_Reading passage_
--
14

In lasso, we have a regularization term in the loss function:

$$\sum \|y-\hat{y}\|_{2} + \lambda \sum\|\beta\|_{1}$$

As the loss function is minimized, some $\beta$'s will become zero. That's what people refer to as 'sparsity'

My question is : how to add a hard constraint for 'max number of non-zero beta' , say, 10?

I suppose this is a mixed-integer programming problem: we introduce a temporary variable $s$, which only takes value of $\{0, 1\}$, so we have an extra constraint $\sum s = 10$ . Afterward, we will have $\beta = \beta_{\rm raw} \cdot s$.

Then I got stuck, how to constraint $\beta_{\rm raw}$ ?

Any insight?

eight3
  • 481
  • 2
  • 5

1 Answers1

11

Let $\beta_j$ be the $j$-th regression coefficient and $s_j$ the binary variable indicating whether you are including that term in the regression. To simplify the objective function, add a nonnegative variable $u_j$ representing the absolute value of $\beta_j$. The lasso term in the objective becomes $\sum_j u_j$. Now add the constraints $\beta_j \le u_j$, $-\beta_j \le u_j$ and $u_j \le M_j s_j$, where $M_j$ is an a priori upper bound on $|\beta_j|$.
--
_Complete the following_
• A. Reproduce verbatim the part of the lasso thread that begins at the words "As the loss" and ends after the words "beta' , say, 10?".
• B. Starting at the line of the records that contains "genus: Phallus" and continuing through the last line of the records, give those lines again with "phylum" changed to "division" and everything else unchanged.

_Material provided_
--
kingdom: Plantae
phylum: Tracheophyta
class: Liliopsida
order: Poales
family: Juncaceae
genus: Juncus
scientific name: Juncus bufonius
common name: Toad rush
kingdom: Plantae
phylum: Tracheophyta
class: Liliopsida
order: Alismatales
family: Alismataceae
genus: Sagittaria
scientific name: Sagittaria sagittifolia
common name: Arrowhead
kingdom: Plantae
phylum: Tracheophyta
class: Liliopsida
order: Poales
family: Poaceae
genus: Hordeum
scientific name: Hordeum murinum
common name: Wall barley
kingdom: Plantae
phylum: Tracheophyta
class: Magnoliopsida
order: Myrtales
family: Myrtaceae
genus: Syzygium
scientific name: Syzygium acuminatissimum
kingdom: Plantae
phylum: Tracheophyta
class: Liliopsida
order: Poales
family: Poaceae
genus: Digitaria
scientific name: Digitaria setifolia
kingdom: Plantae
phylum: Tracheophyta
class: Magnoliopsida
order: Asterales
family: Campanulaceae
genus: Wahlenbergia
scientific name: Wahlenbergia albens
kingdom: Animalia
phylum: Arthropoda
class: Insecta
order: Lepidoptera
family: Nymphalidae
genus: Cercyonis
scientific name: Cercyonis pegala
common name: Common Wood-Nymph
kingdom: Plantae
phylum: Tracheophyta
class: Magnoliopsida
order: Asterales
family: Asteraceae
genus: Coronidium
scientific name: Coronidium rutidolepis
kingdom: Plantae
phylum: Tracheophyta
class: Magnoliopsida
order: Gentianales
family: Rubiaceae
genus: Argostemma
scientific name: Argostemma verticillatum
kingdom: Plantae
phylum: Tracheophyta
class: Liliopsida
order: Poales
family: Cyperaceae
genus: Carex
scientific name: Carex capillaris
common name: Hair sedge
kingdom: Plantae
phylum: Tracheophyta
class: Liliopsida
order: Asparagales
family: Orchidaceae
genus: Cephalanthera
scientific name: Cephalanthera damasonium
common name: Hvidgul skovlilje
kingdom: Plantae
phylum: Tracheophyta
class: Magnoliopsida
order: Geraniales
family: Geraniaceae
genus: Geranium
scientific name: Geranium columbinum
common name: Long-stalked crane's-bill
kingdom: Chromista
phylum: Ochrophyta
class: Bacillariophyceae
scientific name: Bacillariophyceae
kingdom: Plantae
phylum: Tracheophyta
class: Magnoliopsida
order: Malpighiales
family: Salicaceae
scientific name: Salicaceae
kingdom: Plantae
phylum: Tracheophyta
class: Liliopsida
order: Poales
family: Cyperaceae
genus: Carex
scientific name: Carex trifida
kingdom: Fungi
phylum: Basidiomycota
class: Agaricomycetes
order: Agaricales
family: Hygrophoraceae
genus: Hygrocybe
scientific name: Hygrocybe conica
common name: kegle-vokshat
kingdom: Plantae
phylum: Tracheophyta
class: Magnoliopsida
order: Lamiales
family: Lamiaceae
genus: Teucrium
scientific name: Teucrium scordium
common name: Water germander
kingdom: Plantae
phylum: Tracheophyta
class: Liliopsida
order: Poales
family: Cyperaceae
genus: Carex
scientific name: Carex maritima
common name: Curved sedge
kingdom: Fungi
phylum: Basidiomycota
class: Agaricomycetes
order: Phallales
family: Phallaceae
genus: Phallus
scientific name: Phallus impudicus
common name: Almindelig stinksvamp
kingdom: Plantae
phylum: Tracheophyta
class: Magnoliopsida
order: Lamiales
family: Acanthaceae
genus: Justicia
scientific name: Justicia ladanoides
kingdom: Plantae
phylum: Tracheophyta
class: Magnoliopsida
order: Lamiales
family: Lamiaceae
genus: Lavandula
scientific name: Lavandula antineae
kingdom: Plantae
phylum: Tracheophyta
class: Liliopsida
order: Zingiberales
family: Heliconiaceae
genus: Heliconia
--
_Task-by-task answers_
• A.
As the loss function is minimized, some $\beta$'s will become zero. That's what people refer to as 'sparsity'

My question is : how to add a hard constraint for 'max number of non-zero beta' , say, 10?

• B.
genus: Phallus
scientific name: Phallus impudicus
common name: Almindelig stinksvamp
kingdom: Plantae
division: Tracheophyta
class: Magnoliopsida
order: Lamiales
family: Acanthaceae
genus: Justicia
scientific name: Justicia ladanoides
kingdom: Plantae
division: Tracheophyta
class: Magnoliopsida
order: Lamiales
family: Lamiaceae
genus: Lavandula
scientific name: Lavandula antineae
kingdom: Plantae
division: Tracheophyta
class: Liliopsida
order: Zingiberales
family: Heliconiaceae
genus: Heliconia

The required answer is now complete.